→ DATASET EXTRACT:
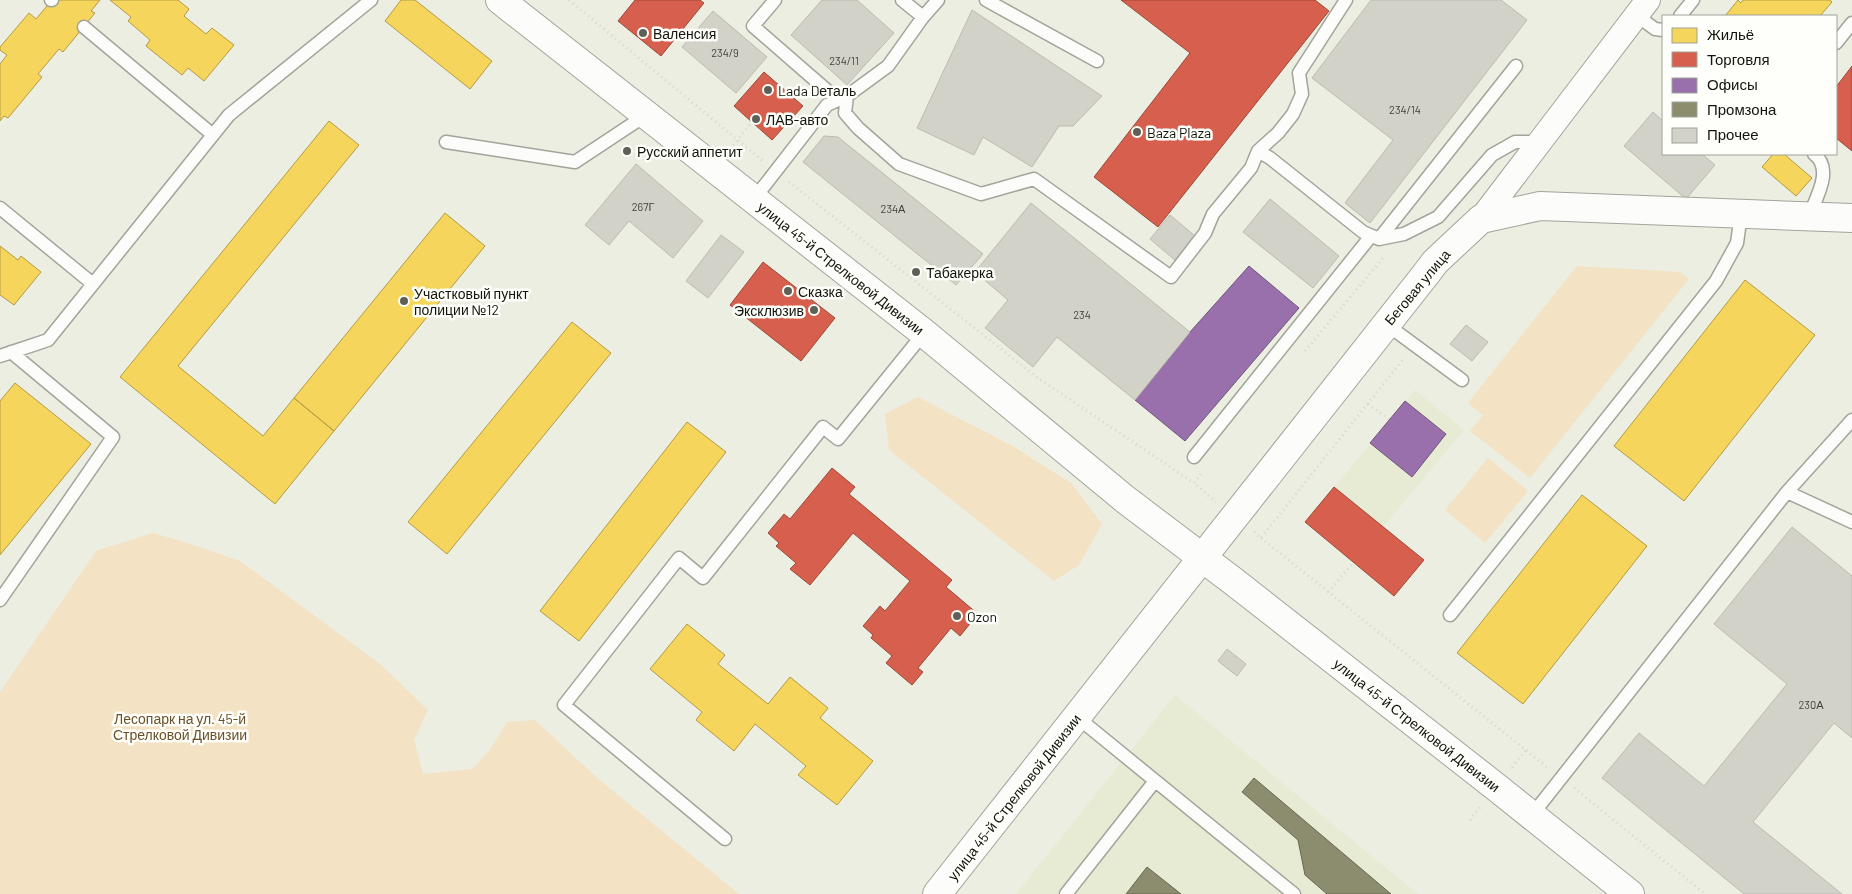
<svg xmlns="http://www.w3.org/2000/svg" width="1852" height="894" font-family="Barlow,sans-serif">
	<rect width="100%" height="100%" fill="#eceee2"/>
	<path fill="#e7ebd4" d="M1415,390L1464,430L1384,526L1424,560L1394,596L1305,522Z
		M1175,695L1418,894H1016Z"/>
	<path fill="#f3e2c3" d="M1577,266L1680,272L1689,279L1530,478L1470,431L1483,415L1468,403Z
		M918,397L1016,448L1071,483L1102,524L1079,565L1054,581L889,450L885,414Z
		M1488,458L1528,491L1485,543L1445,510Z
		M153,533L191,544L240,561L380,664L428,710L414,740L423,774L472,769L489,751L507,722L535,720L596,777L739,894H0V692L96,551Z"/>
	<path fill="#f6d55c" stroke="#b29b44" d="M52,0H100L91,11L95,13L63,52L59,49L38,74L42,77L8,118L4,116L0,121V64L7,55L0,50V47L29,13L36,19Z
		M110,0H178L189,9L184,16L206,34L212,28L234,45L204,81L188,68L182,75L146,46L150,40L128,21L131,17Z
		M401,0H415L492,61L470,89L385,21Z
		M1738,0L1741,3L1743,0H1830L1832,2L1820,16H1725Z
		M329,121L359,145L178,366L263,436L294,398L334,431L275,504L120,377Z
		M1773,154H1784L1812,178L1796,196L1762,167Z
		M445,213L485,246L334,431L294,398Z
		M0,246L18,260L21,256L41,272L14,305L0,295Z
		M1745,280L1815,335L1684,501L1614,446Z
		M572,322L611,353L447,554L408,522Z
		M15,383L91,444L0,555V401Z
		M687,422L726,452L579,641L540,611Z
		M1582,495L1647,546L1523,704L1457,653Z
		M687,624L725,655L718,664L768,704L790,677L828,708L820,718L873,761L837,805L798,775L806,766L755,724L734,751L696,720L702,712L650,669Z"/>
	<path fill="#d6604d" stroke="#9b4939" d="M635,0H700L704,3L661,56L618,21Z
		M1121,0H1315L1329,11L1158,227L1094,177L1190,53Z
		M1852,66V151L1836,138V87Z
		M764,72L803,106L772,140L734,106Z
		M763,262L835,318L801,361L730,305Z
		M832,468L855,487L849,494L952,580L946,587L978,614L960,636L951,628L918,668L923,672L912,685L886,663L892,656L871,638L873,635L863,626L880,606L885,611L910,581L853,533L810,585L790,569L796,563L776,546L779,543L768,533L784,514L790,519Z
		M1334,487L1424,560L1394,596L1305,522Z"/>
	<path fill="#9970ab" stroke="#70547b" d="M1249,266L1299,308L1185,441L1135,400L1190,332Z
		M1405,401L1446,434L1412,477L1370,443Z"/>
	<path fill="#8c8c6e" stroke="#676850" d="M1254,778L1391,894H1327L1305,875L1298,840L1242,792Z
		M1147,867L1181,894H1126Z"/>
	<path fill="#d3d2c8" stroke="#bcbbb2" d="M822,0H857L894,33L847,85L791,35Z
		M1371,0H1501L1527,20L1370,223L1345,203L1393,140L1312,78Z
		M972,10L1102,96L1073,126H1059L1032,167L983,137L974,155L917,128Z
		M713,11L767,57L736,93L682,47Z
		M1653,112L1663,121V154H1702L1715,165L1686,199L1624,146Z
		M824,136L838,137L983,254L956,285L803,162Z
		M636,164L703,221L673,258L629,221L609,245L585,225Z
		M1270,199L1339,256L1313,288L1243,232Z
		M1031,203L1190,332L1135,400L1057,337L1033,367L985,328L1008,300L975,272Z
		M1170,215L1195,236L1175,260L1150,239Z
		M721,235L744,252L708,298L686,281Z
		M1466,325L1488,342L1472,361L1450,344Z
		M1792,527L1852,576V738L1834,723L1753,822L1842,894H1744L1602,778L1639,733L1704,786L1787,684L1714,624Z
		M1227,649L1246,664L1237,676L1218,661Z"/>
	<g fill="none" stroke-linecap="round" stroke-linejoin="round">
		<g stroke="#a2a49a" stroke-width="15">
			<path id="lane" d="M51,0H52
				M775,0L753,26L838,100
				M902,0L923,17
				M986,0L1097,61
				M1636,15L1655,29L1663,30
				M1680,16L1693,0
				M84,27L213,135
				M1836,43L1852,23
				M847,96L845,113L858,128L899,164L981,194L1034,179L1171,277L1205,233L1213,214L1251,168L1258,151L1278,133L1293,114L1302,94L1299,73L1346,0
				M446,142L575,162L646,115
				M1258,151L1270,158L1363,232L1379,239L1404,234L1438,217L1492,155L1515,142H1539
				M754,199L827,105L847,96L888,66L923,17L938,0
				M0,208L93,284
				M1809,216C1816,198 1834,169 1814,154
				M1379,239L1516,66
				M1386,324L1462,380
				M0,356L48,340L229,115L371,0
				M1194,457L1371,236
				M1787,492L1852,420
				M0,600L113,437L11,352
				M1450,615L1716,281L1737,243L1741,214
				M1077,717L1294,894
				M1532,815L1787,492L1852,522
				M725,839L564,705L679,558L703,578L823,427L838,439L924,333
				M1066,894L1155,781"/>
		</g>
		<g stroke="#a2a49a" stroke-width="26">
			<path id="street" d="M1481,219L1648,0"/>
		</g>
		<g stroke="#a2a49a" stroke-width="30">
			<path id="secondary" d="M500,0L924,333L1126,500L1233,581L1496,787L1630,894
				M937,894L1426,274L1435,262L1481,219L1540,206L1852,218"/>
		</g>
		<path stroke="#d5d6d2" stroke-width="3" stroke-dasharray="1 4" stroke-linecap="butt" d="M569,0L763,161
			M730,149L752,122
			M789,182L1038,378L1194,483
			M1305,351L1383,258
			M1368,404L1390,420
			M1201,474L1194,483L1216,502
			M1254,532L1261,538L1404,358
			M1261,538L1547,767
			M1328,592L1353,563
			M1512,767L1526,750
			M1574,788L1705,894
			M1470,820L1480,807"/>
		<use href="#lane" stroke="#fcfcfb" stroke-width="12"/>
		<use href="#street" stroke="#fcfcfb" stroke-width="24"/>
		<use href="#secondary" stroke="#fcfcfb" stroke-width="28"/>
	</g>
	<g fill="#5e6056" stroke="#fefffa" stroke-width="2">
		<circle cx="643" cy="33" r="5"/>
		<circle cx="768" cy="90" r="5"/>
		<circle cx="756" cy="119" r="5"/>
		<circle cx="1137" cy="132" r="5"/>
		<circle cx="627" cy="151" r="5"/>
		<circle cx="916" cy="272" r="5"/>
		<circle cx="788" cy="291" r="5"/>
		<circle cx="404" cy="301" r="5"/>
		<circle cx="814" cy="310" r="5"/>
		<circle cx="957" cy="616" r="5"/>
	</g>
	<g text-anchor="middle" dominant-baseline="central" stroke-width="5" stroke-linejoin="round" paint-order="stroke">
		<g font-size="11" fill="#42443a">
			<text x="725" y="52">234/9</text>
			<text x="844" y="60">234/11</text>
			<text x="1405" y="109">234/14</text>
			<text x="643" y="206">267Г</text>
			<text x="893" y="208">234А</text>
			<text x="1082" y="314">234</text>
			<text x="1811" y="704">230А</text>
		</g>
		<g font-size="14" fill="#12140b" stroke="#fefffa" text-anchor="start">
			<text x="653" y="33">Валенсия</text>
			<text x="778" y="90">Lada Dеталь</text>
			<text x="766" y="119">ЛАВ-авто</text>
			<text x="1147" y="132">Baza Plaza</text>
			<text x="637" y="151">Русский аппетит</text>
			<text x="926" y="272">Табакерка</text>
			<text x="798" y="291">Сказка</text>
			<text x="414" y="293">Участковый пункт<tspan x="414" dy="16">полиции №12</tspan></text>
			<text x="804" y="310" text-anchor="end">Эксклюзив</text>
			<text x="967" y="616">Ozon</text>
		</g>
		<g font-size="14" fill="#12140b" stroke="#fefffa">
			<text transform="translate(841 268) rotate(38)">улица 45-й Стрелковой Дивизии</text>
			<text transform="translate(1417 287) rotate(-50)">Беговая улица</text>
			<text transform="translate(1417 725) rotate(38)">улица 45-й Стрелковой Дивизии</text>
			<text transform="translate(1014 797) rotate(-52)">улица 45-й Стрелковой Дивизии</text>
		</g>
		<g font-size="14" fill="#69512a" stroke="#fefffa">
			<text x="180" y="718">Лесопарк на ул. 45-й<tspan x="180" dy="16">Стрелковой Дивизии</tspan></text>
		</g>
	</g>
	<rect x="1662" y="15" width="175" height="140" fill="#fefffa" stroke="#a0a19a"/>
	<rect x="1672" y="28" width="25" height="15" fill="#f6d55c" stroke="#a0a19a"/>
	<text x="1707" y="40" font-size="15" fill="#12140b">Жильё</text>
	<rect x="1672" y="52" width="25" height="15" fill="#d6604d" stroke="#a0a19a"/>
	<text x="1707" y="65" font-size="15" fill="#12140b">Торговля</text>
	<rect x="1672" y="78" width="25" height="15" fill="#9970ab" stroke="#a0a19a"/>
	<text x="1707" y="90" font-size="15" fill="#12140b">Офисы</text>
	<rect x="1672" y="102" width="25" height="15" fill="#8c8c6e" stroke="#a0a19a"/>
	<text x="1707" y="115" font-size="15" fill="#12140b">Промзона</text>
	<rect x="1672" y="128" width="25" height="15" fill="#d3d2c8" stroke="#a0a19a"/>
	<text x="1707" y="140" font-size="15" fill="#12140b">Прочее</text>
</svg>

→ TASK DESCRIPTION: When a line in the records above contains the word "round", copy it.

→ YOUR SOLUTION:
	<g fill="none" stroke-linecap="round" stroke-linejoin="round">
	<g text-anchor="middle" dominant-baseline="central" stroke-width="5" stroke-linejoin="round" paint-order="stroke">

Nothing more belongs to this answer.